Trees for Peace

Wangari_300ppiWangari Maathai: The Woman Who Planted Millions of Trees
By Franck Prévot
Illustrated by Aurélia Fronty
Translated from the French by Dominique Clément
(Charlesbridge, 2015, Watertown, Massachusetts, $17.95)

Wangari Maathai lived a remarkable life by anyone’s standards. Born in 1940 to a poor family in rural Kenya, she was the first East African woman to earn a PhD and the first African woman to win the Nobel Peace Prize. Along the way, she worked both to protect Kenya’s land and people from exploitation; in her mind, environmental protection and human rights were closely aligned. Her environmental activism often took a simple and concrete form: planting trees in deforested areas and encouraging others, especially poor women, to do the same.

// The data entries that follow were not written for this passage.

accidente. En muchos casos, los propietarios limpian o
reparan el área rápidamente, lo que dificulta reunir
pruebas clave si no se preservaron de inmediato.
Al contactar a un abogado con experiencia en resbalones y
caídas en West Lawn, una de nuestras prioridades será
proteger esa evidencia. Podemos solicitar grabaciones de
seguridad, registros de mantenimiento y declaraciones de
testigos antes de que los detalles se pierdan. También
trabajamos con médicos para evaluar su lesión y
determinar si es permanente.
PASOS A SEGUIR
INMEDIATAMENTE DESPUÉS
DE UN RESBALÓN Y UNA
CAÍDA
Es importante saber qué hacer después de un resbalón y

In Wangari Maathai: The Woman Who Planted Millions of Trees, Franck Prévot and Aurélia Fronty introduce young readers to the pioneering activist. Translator Dominique Clément ensures the picture-book biography retains the understated lyricism of the original French narrative: “In shade of the big mugumo, her mother teaches her that a tree is worth more than its wood, an expression Wangari never forgets.” Fronty’s colorful illustrations reflect the interconnectedness Maathai saw between all life. In one striking spread, a leopard poses gracefully in a tree with a slim, twisting trunk. The tendrils of other trees and even smaller plants intertwine with the trunk; a bird perches on one limb. Nearby, a young Wangari, whose name means “She who belongs to the leopard,” peeps from behind two large leaves. Other illustrations flirt with a symbolic surrealism. One spread shows the shoots of various plants, in vivid red, blue, and green, springing from Maathai’s fingertips. The plants’ veins extend down into her hand and arm; a red heart branches off from a vein in her hand, suggesting the love and interdependence that unite all life. A timeline of Maathai’s life and information about Kenya’s current political and environmental situation follow the narrative.

Both teaching tool and a work of art,  is a passionate look at the difference one person can make. It should inspire children and adults to improve their corner of the world – even if they only plant a tree.